▶ _Aim A_
Check each statement against the SLURM page below. For each, answer yes or no and quote the words of the page that settle it.
(i) Batch is the preferred mode for watgpu.cs.
(ii) squeue runs faster when it is asked about every job the scheduler is managing.
(iii) To disable a line in a job script, the page advises removing the # at the beginning of the line.

▶ _Selected text_

────────

SLURM

SLURM (formerly, Simple Linux Utility for Resource Management) is an application for managing tasks on computer systems.

The official SLURM cheatsheet can be found HERE

SLURM has two main operating modes: batch and interactive. Batch is the preferred mode for watgpu.cs: you can start your task and get an email when it is complete. See the batch section for more details. If you require an interactive session (useful for debugging) with watgpu.cs hardware, see the salloc section.

Before you submit jobs, you should learn about how to monitor running jobs and view cluster resources.

Monitoring jobs and cluster resources

Current jobs

To look at the queue of jobs currently, you can use squeue to display it. The command scurrent will also give all the current jobs running on watgpu.

By default squeue will show all the jobs the scheduler is managing at the moment. It will run much faster if you ask only about your own jobs with

$ squeue -u $USER

You can show only running jobs, or only pending jobs:

$ squeue -u <username> -t RUNNING  
$ squeue -u <username> -t PENDING  

You can show detailed information for a specific job with scontrol:

$ scontrol show job -dd <jobid>

Do not run squeue from a script or program at high frequency, e.g., every few seconds. Responding to squeue adds load to Slurm, and may interfere with its performance or correct operation.

Cancelling jobs

Use scancel with the job ID to cancel a job:

$ scancel <jobid>

You can also use it to cancel all your jobs, or all your pending jobs:

$ scancel -u $USER

$ scancel -t PENDING -u $USER

Monitoring cluster resources

To view all cluster resources, you can use sresources to monitor the availability of cluster resources. It will give you basic information on the:

  • total number of GPUs available on each compute node
  • the number of GPUs currently allocated on each compute node
  • amount of available and allocated RAM on each compute node
  • number of CPU cores available and allocated on each compute node

Batch mode usage

You can submit jobs using an SLURM job script. Below is an example of a simple script: :warning: #SBATCH is the trigger word for slurm to take into account your arguments. If you wish to disable a line consider using ##SBATCH, do not remove # at the beginning of the lines.

#!/bin/bash
    
# To be submitted to the SLURM queue with the command:
# sbatch batch-submit.sh

# Set resource requirements: Queues are limited to seven day allocations
# Time format: HH:MM:SS
#SBATCH --time=00:15:00
#SBATCH --mem=10GB
#SBATCH --cpus-per-task=2
#SBATCH --gres=gpu:1

# Set output file destinations (optional)

────────

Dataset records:
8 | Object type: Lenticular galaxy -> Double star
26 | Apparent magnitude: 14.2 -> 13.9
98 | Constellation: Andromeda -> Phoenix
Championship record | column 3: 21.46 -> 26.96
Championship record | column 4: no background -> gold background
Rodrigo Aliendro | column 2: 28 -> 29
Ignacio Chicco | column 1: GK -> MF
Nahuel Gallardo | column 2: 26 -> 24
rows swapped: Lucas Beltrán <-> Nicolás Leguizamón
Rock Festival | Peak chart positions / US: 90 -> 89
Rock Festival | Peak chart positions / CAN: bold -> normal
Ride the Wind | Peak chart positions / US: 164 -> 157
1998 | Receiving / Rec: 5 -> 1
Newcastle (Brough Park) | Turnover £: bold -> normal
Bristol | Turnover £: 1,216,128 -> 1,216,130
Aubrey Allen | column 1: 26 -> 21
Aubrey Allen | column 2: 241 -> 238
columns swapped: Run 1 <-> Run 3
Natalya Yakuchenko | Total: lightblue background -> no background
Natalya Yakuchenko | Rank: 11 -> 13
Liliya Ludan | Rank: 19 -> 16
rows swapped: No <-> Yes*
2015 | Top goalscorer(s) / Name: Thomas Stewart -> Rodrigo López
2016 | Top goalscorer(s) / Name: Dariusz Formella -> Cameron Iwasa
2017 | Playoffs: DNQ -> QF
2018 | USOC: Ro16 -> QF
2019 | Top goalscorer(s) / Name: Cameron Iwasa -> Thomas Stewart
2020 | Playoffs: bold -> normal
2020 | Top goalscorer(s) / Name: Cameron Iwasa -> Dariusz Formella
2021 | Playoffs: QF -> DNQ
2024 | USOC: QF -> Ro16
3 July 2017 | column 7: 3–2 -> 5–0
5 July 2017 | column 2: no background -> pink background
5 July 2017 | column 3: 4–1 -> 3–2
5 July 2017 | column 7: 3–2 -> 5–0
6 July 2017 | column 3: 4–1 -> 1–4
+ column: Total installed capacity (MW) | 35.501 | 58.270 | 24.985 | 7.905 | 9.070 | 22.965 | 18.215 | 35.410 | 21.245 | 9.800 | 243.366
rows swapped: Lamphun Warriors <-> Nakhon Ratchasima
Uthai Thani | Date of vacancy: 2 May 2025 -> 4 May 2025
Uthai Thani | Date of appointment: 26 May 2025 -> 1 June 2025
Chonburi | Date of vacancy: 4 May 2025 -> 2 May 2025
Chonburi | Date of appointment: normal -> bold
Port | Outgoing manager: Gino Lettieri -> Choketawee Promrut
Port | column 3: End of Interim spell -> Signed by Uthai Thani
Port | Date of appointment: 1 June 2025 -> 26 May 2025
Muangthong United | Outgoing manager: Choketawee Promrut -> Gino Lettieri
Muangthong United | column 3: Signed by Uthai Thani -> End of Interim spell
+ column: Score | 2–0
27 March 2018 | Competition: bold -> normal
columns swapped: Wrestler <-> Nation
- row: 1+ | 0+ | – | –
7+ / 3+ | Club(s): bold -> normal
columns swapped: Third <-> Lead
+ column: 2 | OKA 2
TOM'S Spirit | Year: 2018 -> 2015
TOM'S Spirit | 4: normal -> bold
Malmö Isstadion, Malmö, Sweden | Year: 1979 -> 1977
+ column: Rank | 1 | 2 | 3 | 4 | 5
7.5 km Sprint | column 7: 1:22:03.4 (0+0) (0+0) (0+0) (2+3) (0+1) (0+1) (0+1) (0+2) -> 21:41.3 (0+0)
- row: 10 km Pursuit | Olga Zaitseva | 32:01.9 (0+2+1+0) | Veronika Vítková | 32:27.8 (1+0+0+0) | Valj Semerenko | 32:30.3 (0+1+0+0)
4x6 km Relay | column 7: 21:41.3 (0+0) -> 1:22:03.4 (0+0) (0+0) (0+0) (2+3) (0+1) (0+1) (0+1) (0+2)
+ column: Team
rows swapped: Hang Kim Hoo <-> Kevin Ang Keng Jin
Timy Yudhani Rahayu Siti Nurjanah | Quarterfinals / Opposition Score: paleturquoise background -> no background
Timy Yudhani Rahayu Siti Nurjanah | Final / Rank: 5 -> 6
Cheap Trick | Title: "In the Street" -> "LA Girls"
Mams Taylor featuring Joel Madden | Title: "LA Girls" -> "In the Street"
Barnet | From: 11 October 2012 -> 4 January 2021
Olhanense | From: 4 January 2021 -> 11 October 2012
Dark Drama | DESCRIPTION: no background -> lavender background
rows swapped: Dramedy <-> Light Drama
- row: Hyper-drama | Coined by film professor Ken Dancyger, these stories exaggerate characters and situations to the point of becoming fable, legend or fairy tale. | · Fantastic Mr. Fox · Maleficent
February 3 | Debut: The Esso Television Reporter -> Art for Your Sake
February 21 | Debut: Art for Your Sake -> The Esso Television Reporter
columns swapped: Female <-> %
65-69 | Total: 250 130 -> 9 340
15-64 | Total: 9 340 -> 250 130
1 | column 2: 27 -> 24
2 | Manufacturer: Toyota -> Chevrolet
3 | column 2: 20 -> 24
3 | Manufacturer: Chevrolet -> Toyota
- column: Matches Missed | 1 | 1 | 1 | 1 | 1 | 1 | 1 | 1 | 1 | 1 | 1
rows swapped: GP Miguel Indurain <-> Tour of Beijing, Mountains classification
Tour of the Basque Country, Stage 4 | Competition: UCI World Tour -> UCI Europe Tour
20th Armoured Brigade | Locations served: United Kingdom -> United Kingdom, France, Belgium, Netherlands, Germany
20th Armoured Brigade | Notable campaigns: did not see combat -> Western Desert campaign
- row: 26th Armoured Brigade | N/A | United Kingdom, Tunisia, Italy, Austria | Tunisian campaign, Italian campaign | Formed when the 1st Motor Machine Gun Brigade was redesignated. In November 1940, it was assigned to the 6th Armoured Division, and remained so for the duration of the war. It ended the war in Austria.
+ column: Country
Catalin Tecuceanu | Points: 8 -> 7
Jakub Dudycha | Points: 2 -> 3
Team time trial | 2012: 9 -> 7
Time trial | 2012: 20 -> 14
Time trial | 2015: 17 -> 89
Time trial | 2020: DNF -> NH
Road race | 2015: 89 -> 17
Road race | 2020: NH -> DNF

────────

▶ _Aim B_
Please take the listing from its first line through the line with "6 July 2017 | column 3: 4–1 -> 1–4", replace "Top goalscorer(s)" with "Leading scorer(s)", and give back only those lines with nothing else changed.

▶ _Correct output A_
(i) Yes: "Batch is the preferred mode for watgpu.cs"
(ii) No: "It will run much faster if you ask only about your own jobs"
(iii) No: "If you wish to disable a line consider using ##SBATCH, do not remove # at the beginning of the lines."

▶ _Correct output B_
8 | Object type: Lenticular galaxy -> Double star
26 | Apparent magnitude: 14.2 -> 13.9
98 | Constellation: Andromeda -> Phoenix
Championship record | column 3: 21.46 -> 26.96
Championship record | column 4: no background -> gold background
Rodrigo Aliendro | column 2: 28 -> 29
Ignacio Chicco | column 1: GK -> MF
Nahuel Gallardo | column 2: 26 -> 24
rows swapped: Lucas Beltrán <-> Nicolás Leguizamón
Rock Festival | Peak chart positions / US: 90 -> 89
Rock Festival | Peak chart positions / CAN: bold -> normal
Ride the Wind | Peak chart positions / US: 164 -> 157
1998 | Receiving / Rec: 5 -> 1
Newcastle (Brough Park) | Turnover £: bold -> normal
Bristol | Turnover £: 1,216,128 -> 1,216,130
Aubrey Allen | column 1: 26 -> 21
Aubrey Allen | column 2: 241 -> 238
columns swapped: Run 1 <-> Run 3
Natalya Yakuchenko | Total: lightblue background -> no background
Natalya Yakuchenko | Rank: 11 -> 13
Liliya Ludan | Rank: 19 -> 16
rows swapped: No <-> Yes*
2015 | Leading scorer(s) / Name: Thomas Stewart -> Rodrigo López
2016 | Leading scorer(s) / Name: Dariusz Formella -> Cameron Iwasa
2017 | Playoffs: DNQ -> QF
2018 | USOC: Ro16 -> QF
2019 | Leading scorer(s) / Name: Cameron Iwasa -> Thomas Stewart
2020 | Playoffs: bold -> normal
2020 | Leading scorer(s) / Name: Cameron Iwasa -> Dariusz Formella
2021 | Playoffs: QF -> DNQ
2024 | USOC: QF -> Ro16
3 July 2017 | column 7: 3–2 -> 5–0
5 July 2017 | column 2: no background -> pink background
5 July 2017 | column 3: 4–1 -> 3–2
5 July 2017 | column 7: 3–2 -> 5–0
6 July 2017 | column 3: 4–1 -> 1–4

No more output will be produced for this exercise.